Extracted page text data:
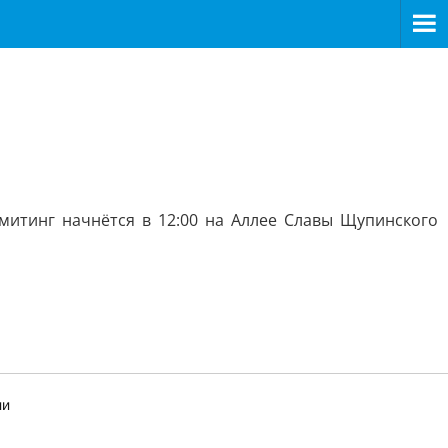
 митинг начнётся в 12:00 на Аллее Славы Щупинского
ии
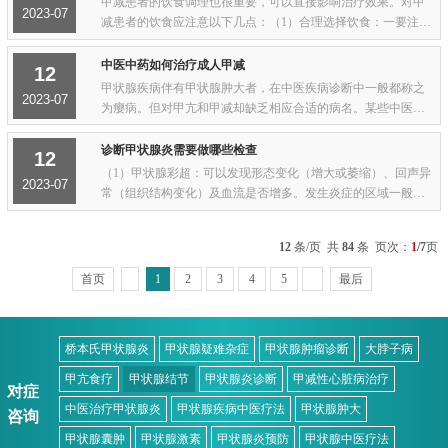
甲减患者的饮食调理也很重要，可以直接影响治疗效果。对甲
2023-07
减患者的饮食应注意以下几点：（1）合理选择饮食：一要注意
饮食的数量，二要注意饮食的品种，三要注意饮食的质量。甲
减患者多为虚寒体质，消化功能低下。故应...
中医中药如何治疗成人甲减
12
甲状腺疾病伴有甲状腺肿大者，在中医疾病诊断中一般都称之
2023-07
为瘿病。但对甲亢和甲减却缺乏相应合适的病名。某些中医病
名，如水肿、淤胀、虚劳等临床症状有与甲减相似之处，但又
不能等同于甲减。中医诊断有“病名”诊断...
诊断甲状腺炎需要做哪些检查
12
（1）甲状腺彩超：可以发现形态变化（增大或萎缩）、回声异
2023-07
常（组织结构变化）及血流是否增多。发生炎症的区域一般血
流是增多的。但与甲亢的血流普遍大量快速的火海状是不同
的。（2）甲功三项：早期，T3↑，T4↑，TS...
12
条/页 共
84
条 页次：
1
/7
页
首页
1
2
3
4
5
最后
桥本氏甲状腺炎
甲状腺疑难杂症
甲状腺肿瘤诊断
大脖子病
甲亢食疗
甲状腺结节
甲状腺炎诊断
甲减性心脏病治疗
对症
中医治疗甲状腺炎
甲状腺疾病中医疗法
甲状腺肿大
咨询
甲状腺囊肿
甲状腺激素
甲状腺炎预防
甲状腺中医疗法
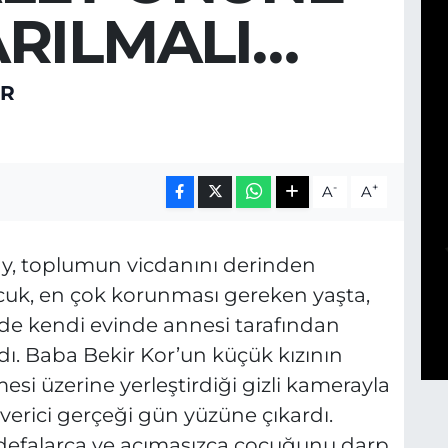
ARILMALI…
ER
-
+
A
A
lay, toplumun vicdanını derinden
ocuk, en çok korunması gereken yaşta,
e kendi evinde annesi tarafından
dı. Baba Bekir Kor’un küçük kızının
si üzerine yerleştirdiği gizli kamerayla
verici gerçeği gün yüzüne çıkardı.
, defalarca ve acımasızca çocuğunu darp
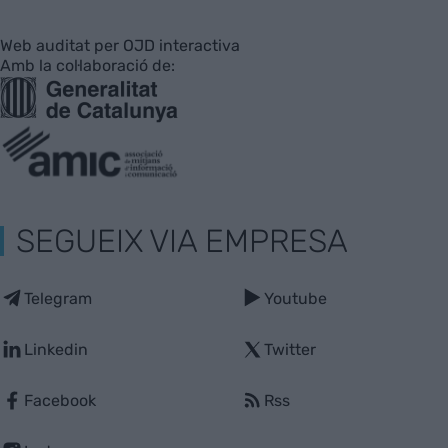
Web auditat per OJD interactiva
Amb la col·laboració de:
SEGUEIX VIA EMPRESA
Telegram
Youtube
Linkedin
Twitter
Facebook
Rss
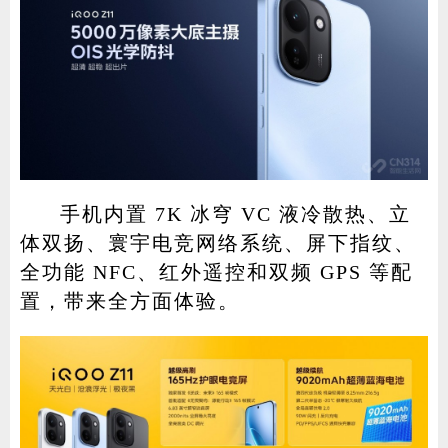
手机内置 7K 冰穹 VC 液冷散热、立
体双扬、寰宇电竞网络系统、屏下指纹、
全功能 NFC、红外遥控和双频 GPS 等配
置，带来全方面体验。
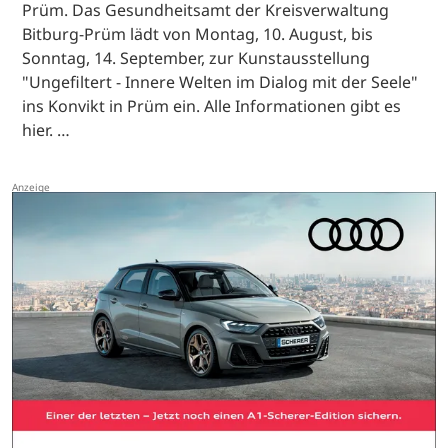
Prüm. Das Gesundheitsamt der Kreisverwaltung
Bitburg-Prüm lädt von Montag, 10. August, bis
Sonntag, 14. September, zur Kunstausstellung
"Ungefiltert - Innere Welten im Dialog mit der Seele"
ins Konvikt in Prüm ein. Alle Informationen gibt es
hier. …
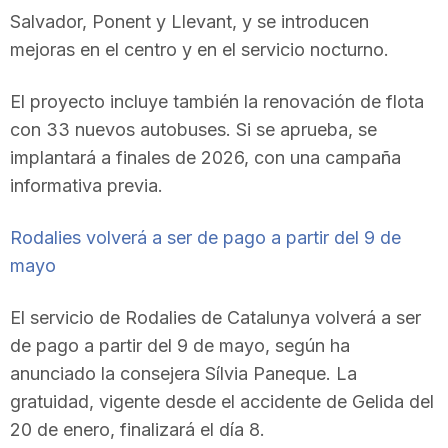
Salvador, Ponent y Llevant, y se introducen
n
mejoras en el centro y en el servicio nocturno.
a
El proyecto incluye también la renovación de flota
con 33 nuevos autobuses. Si se aprueba, se
implantará a finales de 2026, con una campaña
informativa previa.
Rodalies volverá a ser de pago a partir del 9 de
mayo
El servicio de Rodalies de Catalunya volverá a ser
de pago a partir del 9 de mayo, según ha
anunciado la consejera Sílvia Paneque. La
gratuidad, vigente desde el accidente de Gelida del
20 de enero, finalizará el día 8.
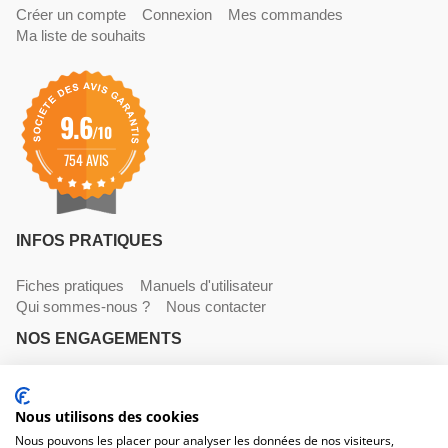
Créer un compte
Connexion
Mes commandes
Ma liste de souhaits
9.6
/10
754 AVIS
INFOS PRATIQUES
Fiches pratiques
Manuels d'utilisateur
Qui sommes-nous ?
Nous contacter
NOS ENGAGEMENTS
Livraisons
Paiements
Mentions légales et CGV
Nous utilisons des cookies
NOS COORDONNÉES
Nous pouvons les placer pour analyser les données de nos visiteurs,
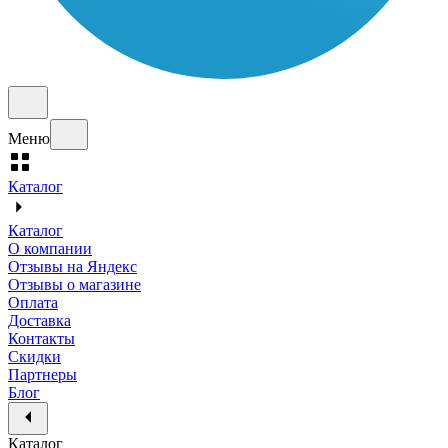
Меню
Каталог
Каталог
О компании
Отзывы на Яндекс
Отзывы о магазине
Оплата
Доставка
Контакты
Скидки
Партнеры
Блог
Каталог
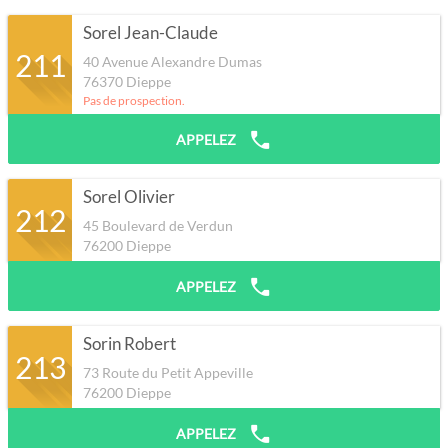
Sorel Jean-Claude
211
40 Avenue Alexandre Dumas
76370
Dieppe
Pas de prospection.
APPELEZ
Sorel Olivier
212
45 Boulevard de Verdun
76200
Dieppe
APPELEZ
Sorin Robert
213
73 Route du Petit Appeville
76200
Dieppe
APPELEZ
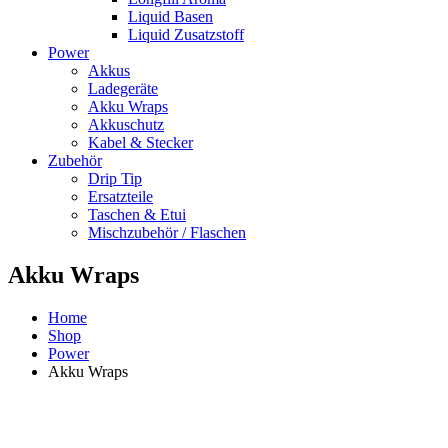
Liquid Basen
Liquid Zusatzstoff
Power
Akkus
Ladegeräte
Akku Wraps
Akkuschutz
Kabel & Stecker
Zubehör
Drip Tip
Ersatzteile
Taschen & Etui
Mischzubehör / Flaschen
Akku Wraps
Home
Shop
Power
Akku Wraps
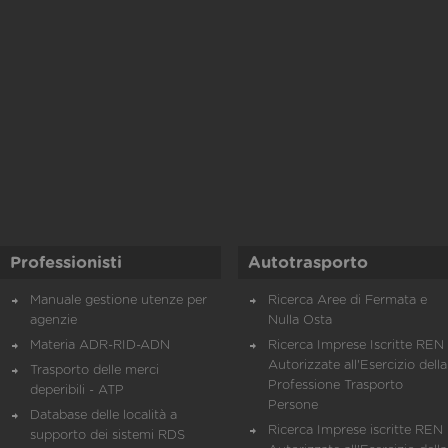
Professionisti
Autotrasporto
Manuale gestione utenze per
Ricerca Aree di Fermata e
agenzie
Nulla Osta
Materia ADR-RID-ADN
Ricerca Imprese Iscritte REN 
Autorizzate all'Esercizio della
Trasporto delle merci
Professione Trasporto
deperibili - ATP
Persone
Database delle località a
Ricerca Imprese iscritte REN 
supporto dei sistemi RDS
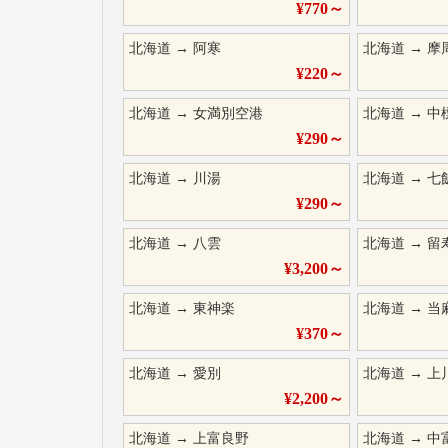
¥
770
～
北海道
→
阿寒
北海道
→
摩
¥
220
～
北海道
→
女満別空港
北海道
→
中
¥
290
～
北海道
→
川湯
北海道
→
七
¥
290
～
北海道
→
八雲
北海道
→
留
¥
3,200
～
北海道
→
東神楽
北海道
→
当
¥
370
～
北海道
→
愛別
北海道
→
上
¥
2,200
～
北海道
→
上富良野
北海道
→
中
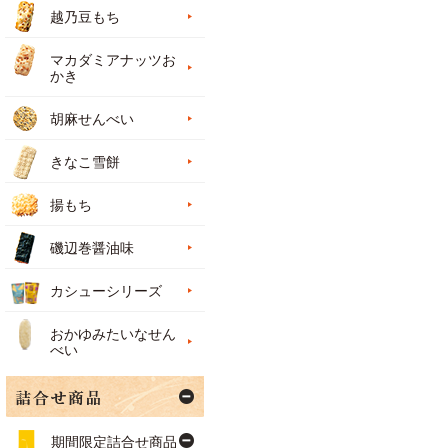
越乃豆もち
マカダミアナッツお
かき
胡麻せんべい
きなこ雪餅
揚もち
磯辺巻醤油味
カシューシリーズ
おかゆみたいなせん
べい
期間限定詰合せ商品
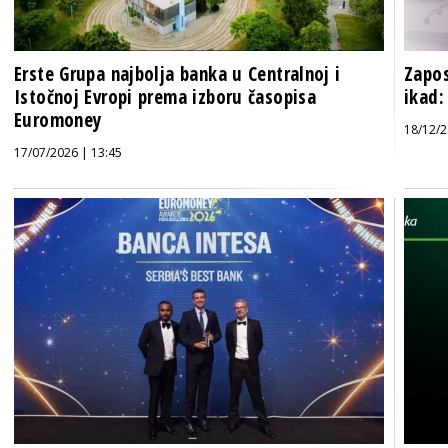
Erste Grupa najbolja banka u Centralnoj i
Zapos
Istočnoj Evropi prema izboru časopisa
ikad:
Euromoney
18/12/2
17/07/2026 | 13:45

Job —
Show each line of the extracted page text above that contains the word "Rodalies". Matching is case-sensitive.

Answer space —
Rodalies volverá a ser de pago a partir del 9 de
El servicio de Rodalies de Catalunya volverá a ser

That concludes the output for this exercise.